What do norovirus and baked-on lasagna have in common? Both can survive the dishwasher.
Researchers at Ohio State University have made a discovery that may help to explain why restaurants have a hard time controlling the spread of norovirus, the leading cause of food poisoning worldwide. About half of all foodborne illness outbreaks in the US are caused by norovirus, most of them, about 80 percent, happen between November and April, according to the Centers for Disease Control and Prevention (CDC).
Norovirus is a virus that can get on food at any point from farm to table. Foods that are eaten raw are such as leafy vegetables, fruit, and shellfish, are most commonly involved in norovirus outbreaks. Sick food handlers are frequently the source of outbreaks such as the recent Salmonella outbreak in Illinois.
“Proper sanitation and handling remain the single biggest factor that can prevent cross-contamination of food and dishwashers at food service establishments, said Melvin Pascall, associate professor, Department of Food Science and Technology at Ohio State. However, it appears that we need to identify better agents or methods to significantly reduce the presence of norovirus and work to update the protocols.”
What Pascal and the team of researchers at Ohio State University found is that, unlike bacteria, norovirus can survive manual and automatic dishwashing cycles. “Now we can see that the protocols are less effective at removing and killing viruses – and this may help explain why there are still so many illnesses caused by cross-contaminated food,” he said.

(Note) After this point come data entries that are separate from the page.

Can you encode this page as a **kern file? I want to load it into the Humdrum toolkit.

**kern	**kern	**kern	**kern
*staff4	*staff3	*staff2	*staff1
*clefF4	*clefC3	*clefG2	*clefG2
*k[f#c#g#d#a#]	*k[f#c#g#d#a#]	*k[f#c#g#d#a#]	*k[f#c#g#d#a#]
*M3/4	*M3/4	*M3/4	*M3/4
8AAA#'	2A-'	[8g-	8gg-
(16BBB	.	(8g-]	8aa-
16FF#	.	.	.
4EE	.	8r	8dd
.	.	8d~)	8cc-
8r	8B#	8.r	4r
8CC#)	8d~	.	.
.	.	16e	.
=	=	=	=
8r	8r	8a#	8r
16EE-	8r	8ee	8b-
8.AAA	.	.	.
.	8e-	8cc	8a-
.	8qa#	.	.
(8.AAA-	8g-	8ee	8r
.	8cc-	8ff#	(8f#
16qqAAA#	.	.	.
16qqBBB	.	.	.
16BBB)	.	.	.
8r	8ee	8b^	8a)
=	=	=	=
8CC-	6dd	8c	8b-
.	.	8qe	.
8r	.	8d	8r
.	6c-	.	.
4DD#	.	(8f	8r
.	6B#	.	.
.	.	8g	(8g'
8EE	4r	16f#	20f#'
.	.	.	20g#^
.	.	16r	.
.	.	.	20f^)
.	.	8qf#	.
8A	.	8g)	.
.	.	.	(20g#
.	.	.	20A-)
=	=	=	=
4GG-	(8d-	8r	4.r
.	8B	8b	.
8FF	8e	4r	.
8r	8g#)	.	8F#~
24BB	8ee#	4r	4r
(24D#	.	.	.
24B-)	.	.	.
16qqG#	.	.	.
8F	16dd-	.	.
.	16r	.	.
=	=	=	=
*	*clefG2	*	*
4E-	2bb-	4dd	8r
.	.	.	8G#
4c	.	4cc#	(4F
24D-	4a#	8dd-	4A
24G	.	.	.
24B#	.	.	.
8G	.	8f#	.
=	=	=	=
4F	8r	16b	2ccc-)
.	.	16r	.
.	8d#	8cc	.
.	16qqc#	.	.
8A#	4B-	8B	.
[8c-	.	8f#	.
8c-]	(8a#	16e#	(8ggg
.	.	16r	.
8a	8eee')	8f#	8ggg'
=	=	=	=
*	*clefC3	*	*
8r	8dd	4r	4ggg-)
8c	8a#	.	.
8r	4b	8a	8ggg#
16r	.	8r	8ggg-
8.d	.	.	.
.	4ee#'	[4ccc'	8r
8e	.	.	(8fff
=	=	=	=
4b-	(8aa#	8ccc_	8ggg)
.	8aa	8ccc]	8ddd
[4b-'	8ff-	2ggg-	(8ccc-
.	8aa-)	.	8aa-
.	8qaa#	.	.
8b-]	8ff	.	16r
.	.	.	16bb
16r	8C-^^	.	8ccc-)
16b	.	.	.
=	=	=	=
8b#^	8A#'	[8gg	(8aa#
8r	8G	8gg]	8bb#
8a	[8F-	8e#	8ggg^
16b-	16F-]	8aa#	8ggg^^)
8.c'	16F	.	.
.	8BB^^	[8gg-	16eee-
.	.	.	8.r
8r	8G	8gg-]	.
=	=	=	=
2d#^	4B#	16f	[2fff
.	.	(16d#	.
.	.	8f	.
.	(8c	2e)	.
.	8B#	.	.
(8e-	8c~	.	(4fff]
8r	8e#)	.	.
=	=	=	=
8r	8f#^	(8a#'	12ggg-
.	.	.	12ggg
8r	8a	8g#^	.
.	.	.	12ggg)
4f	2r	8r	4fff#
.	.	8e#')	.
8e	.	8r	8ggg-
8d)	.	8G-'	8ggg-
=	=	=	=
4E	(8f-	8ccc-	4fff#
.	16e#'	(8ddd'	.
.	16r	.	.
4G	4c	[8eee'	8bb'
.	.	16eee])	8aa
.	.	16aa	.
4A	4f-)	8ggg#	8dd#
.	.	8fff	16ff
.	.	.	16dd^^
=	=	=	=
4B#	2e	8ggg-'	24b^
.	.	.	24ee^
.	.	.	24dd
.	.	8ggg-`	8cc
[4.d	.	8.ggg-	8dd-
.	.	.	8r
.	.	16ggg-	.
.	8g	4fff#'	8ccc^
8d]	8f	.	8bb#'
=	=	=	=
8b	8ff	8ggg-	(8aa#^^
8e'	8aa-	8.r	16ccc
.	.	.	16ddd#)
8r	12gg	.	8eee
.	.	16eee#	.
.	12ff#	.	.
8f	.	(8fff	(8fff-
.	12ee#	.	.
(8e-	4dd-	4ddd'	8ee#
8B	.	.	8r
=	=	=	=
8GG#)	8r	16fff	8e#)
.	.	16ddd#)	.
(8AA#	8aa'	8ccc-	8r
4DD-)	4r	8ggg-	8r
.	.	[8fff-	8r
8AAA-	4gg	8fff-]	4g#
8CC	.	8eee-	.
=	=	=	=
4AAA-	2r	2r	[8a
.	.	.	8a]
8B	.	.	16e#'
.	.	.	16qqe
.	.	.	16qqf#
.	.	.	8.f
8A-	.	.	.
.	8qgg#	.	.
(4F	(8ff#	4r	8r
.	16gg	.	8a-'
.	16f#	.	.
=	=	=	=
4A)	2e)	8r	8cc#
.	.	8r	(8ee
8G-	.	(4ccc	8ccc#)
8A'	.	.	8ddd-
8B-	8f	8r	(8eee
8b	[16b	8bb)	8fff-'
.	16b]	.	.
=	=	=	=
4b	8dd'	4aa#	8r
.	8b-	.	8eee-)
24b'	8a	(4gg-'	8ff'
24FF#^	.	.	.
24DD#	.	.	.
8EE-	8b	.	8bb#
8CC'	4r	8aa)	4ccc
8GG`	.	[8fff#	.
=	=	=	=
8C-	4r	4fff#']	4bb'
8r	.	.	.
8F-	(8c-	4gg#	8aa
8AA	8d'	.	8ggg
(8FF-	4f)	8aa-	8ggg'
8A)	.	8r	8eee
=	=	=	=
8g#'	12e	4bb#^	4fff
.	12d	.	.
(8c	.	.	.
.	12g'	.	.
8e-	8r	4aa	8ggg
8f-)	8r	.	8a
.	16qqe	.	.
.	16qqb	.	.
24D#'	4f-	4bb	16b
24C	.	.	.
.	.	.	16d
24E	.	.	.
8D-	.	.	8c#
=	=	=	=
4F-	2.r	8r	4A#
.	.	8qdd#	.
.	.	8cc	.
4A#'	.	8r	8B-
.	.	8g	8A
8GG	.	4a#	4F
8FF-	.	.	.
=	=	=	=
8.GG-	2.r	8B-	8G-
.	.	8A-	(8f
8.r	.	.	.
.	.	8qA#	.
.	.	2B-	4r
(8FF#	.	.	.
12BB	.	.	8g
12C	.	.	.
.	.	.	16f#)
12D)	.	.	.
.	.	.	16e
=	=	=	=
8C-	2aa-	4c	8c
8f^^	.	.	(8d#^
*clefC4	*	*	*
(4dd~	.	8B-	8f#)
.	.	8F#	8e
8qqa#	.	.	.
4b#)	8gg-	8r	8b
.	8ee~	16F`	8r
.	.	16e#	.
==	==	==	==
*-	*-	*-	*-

The researchers used two foods that are difficult to clean-cream cheese and reduced fat milk and infused them with norovirus, and two kinds of bacteria: E. coli and Listeria. They applied the tainted dairy products to stainless steel utensils, ceramic plates and glassware, and ran them through a commercial dishwasher. They found that dishwashing could kill off enough E.coli and Listeria to meet safety standards but not the norovirus. Hand washed dishes were more likely to contain traces of both bacteria and viruses than those cleaned in a commercial dishwasher.
”These results would indicate that the neither the detergents nor sanitizers used in current cleaning protocols are effective against the norovirus at the currently used concentrations,” said Jianrong Li, assistant professor of food virology. Another great reason for sick restaurant workers to stay home.